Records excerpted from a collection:
════════════════════
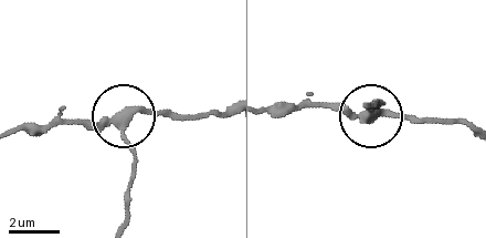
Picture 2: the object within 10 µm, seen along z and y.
cleave(picture 2, (131, 171))
the part that leaves runs along (124, 135), (136, 165), (130, 216) in picture 2; a second cell is stuck on

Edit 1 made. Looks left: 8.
look(3d, 10 µm, picture 1, (548, 178))
sudden change in width

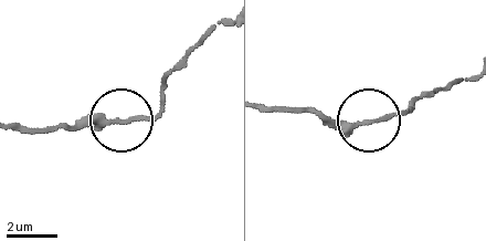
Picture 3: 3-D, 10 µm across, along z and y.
pass()
runs along (264, 106), (308, 106), (352, 125), (410, 113) in picture 3; continuous, no second cell

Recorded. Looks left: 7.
look(overview)
see it whole again

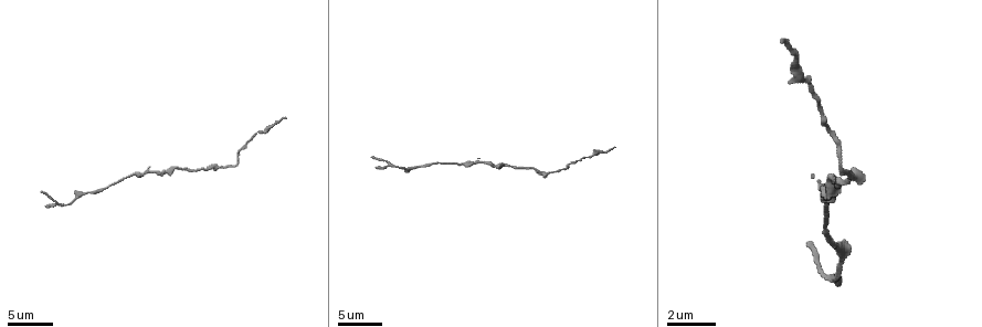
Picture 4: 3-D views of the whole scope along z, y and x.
look(3d, 6 µm, picture 4, (127, 177))
thick turns thin

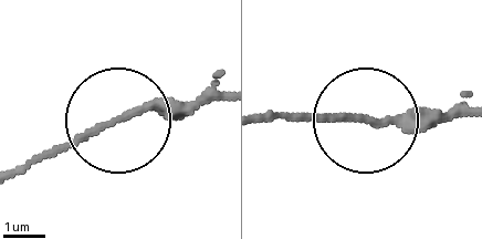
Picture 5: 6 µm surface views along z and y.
look(3d, 6 µm, back, picture 5, (122, 118))

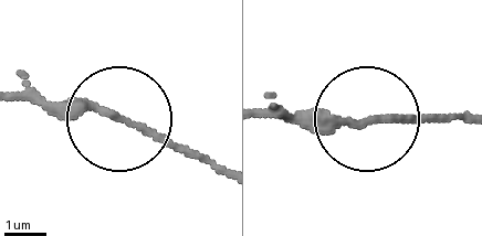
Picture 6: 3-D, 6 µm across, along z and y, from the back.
pass()
continuous, no second cell

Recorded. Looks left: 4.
look(3d, 10 µm, picture 4, (419, 167))
narrows sharply

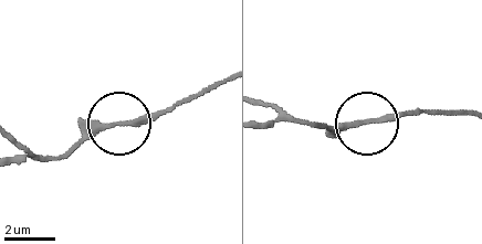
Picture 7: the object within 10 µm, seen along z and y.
look(3d, 10 µm, back, picture 7, (120, 122))

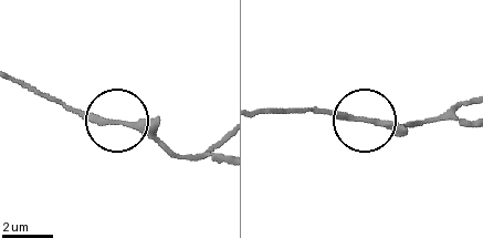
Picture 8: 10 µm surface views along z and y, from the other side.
pass()
runs along (14, 78), (65, 105), (109, 121), (142, 122), (170, 149) in picture 8; continuous, no second cell

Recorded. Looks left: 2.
done(cleave at picture 2, rest unchecked)

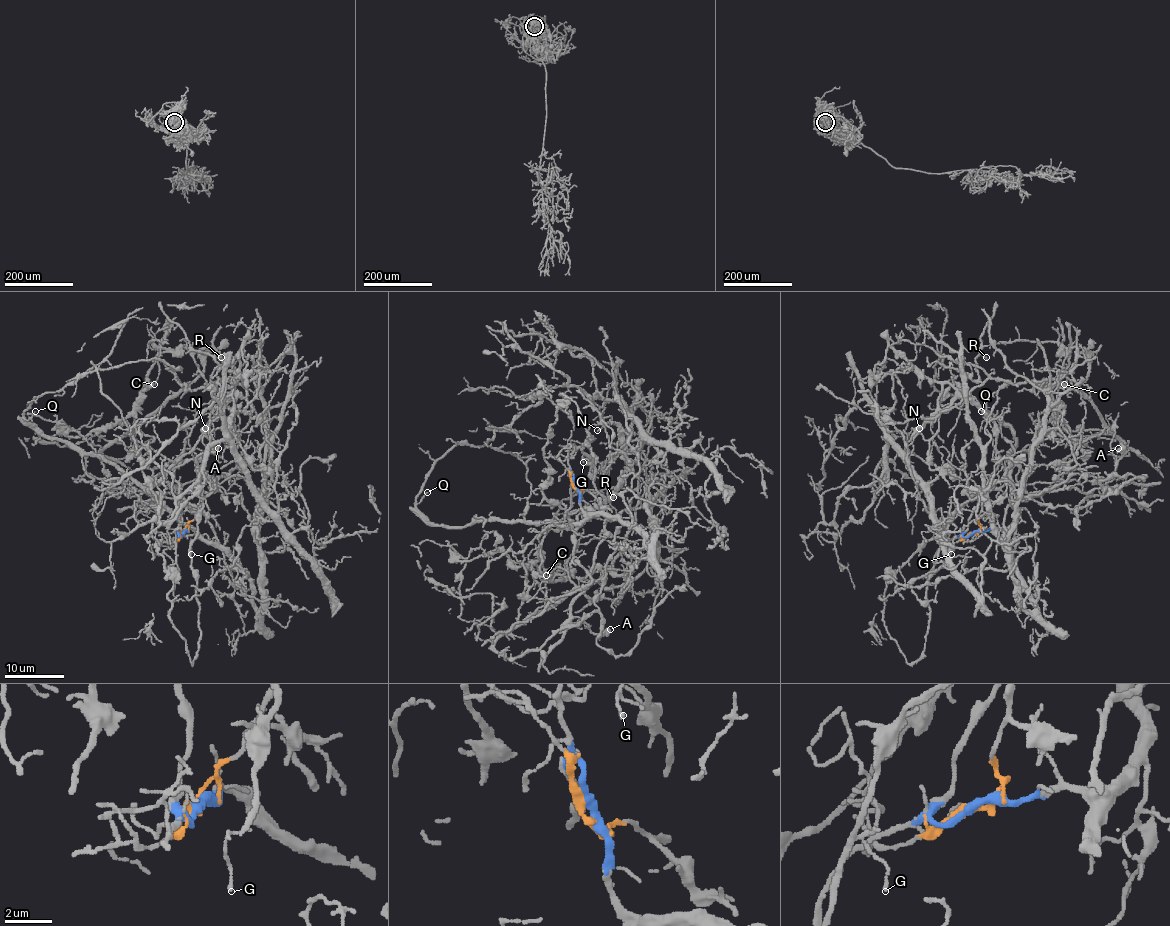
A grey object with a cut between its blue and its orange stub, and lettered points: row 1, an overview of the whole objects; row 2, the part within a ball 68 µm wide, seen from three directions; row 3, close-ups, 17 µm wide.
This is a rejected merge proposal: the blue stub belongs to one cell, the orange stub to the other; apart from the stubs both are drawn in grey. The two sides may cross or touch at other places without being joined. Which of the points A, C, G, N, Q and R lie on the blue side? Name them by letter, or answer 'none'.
Q, R

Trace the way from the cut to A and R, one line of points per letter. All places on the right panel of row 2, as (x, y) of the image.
A: (974, 532), (981, 497), (998, 480), (1030, 492), (1089, 492), (1113, 478), (1119, 448)
R: (974, 532), (1002, 532), (1032, 610), (995, 526), (964, 392), (959, 354), (971, 380), (986, 356)

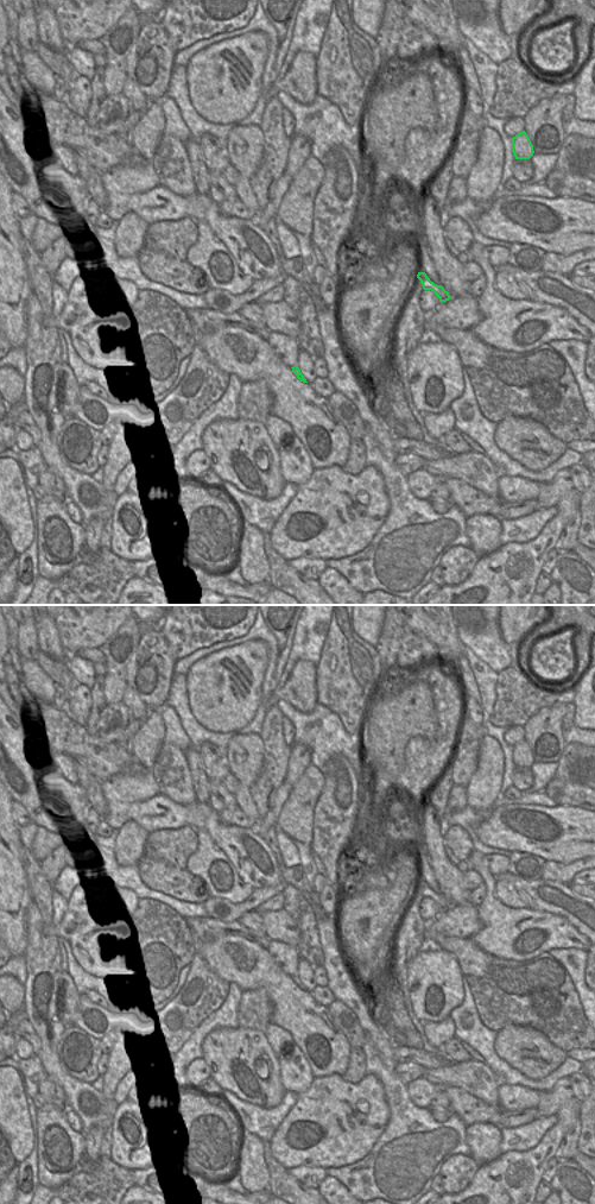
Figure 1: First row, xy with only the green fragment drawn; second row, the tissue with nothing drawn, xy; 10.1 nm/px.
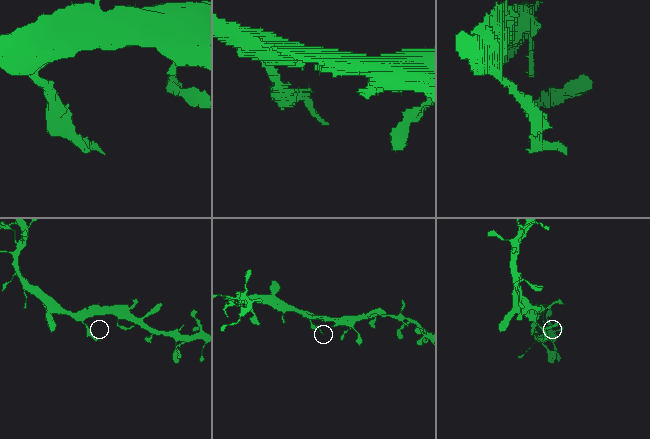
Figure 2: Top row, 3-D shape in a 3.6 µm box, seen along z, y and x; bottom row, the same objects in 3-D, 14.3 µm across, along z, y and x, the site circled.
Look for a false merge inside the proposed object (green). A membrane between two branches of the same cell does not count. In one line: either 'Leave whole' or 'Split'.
Leave whole

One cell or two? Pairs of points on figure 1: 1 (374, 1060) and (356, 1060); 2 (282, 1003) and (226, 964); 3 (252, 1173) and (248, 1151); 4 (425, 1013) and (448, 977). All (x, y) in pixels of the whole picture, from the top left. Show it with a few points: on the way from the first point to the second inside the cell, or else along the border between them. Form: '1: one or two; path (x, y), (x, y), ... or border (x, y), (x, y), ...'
1: two; border (361, 1047), (367, 1073)
2: one; path (272, 988), (257, 972), (241, 971)
3: one; path (251, 1167), (251, 1157)
4: one; path (424, 1002), (431, 994), (431, 985), (437, 979)

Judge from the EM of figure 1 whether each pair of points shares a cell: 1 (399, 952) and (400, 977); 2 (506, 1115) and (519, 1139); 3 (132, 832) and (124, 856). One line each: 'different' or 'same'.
1: same
2: different
3: same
════════════════════
# BRIEF
Output each record exactly as it appears, but not the pictures.

# RESULT BELOW
Picture 2: the object within 10 µm, seen along z and y.
cleave(picture 2, (131, 171))
the part that leaves runs along (124, 135), (136, 165), (130, 216) in picture 2; a second cell is stuck on

Edit 1 made. Looks left: 8.
look(3d, 10 µm, picture 1, (548, 178))
sudden change in width

Picture 3: 3-D, 10 µm across, along z and y.
pass()
runs along (264, 106), (308, 106), (352, 125), (410, 113) in picture 3; continuous, no second cell

Recorded. Looks left: 7.
look(overview)
see it whole again

Picture 4: 3-D views of the whole scope along z, y and x.
look(3d, 6 µm, picture 4, (127, 177))
thick turns thin

Picture 5: 6 µm surface views along z and y.
look(3d, 6 µm, back, picture 5, (122, 118))

Picture 6: 3-D, 6 µm across, along z and y, from the back.
pass()
continuous, no second cell

Recorded. Looks left: 4.
look(3d, 10 µm, picture 4, (419, 167))
narrows sharply

Picture 7: the object within 10 µm, seen along z and y.
look(3d, 10 µm, back, picture 7, (120, 122))

Picture 8: 10 µm surface views along z and y, from the other side.
pass()
runs along (14, 78), (65, 105), (109, 121), (142, 122), (170, 149) in picture 8; continuous, no second cell

Recorded. Looks left: 2.
done(cleave at picture 2, rest unchecked)

A grey object with a cut between its blue and its orange stub, and lettered points: row 1, an overview of the whole objects; row 2, the part within a ball 68 µm wide, seen from three directions; row 3, close-ups, 17 µm wide.
This is a rejected merge proposal: the blue stub belongs to one cell, the orange stub to the other; apart from the stubs both are drawn in grey. The two sides may cross or touch at other places without being joined. Which of the points A, C, G, N, Q and R lie on the blue side? Name them by letter, or answer 'none'.
Q, R

Trace the way from the cut to A and R, one line of points per letter. All places on the right panel of row 2, as (x, y) of the image.
A: (974, 532), (981, 497), (998, 480), (1030, 492), (1089, 492), (1113, 478), (1119, 448)
R: (974, 532), (1002, 532), (1032, 610), (995, 526), (964, 392), (959, 354), (971, 380), (986, 356)

Figure 1: First row, xy with only the green fragment drawn; second row, the tissue with nothing drawn, xy; 10.1 nm/px.
Figure 2: Top row, 3-D shape in a 3.6 µm box, seen along z, y and x; bottom row, the same objects in 3-D, 14.3 µm across, along z, y and x, the site circled.
Look for a false merge inside the proposed object (green). A membrane between two branches of the same cell does not count. In one line: either 'Leave whole' or 'Split'.
Leave whole

One cell or two? Pairs of points on figure 1: 1 (374, 1060) and (356, 1060); 2 (282, 1003) and (226, 964); 3 (252, 1173) and (248, 1151); 4 (425, 1013) and (448, 977). All (x, y) in pixels of the whole picture, from the top left. Show it with a few points: on the way from the first point to the second inside the cell, or else along the border between them. Form: '1: one or two; path (x, y), (x, y), ... or border (x, y), (x, y), ...'
1: two; border (361, 1047), (367, 1073)
2: one; path (272, 988), (257, 972), (241, 971)
3: one; path (251, 1167), (251, 1157)
4: one; path (424, 1002), (431, 994), (431, 985), (437, 979)

Judge from the EM of figure 1 whether each pair of points shares a cell: 1 (399, 952) and (400, 977); 2 (506, 1115) and (519, 1139); 3 (132, 832) and (124, 856). One line each: 'different' or 'same'.
1: same
2: different
3: same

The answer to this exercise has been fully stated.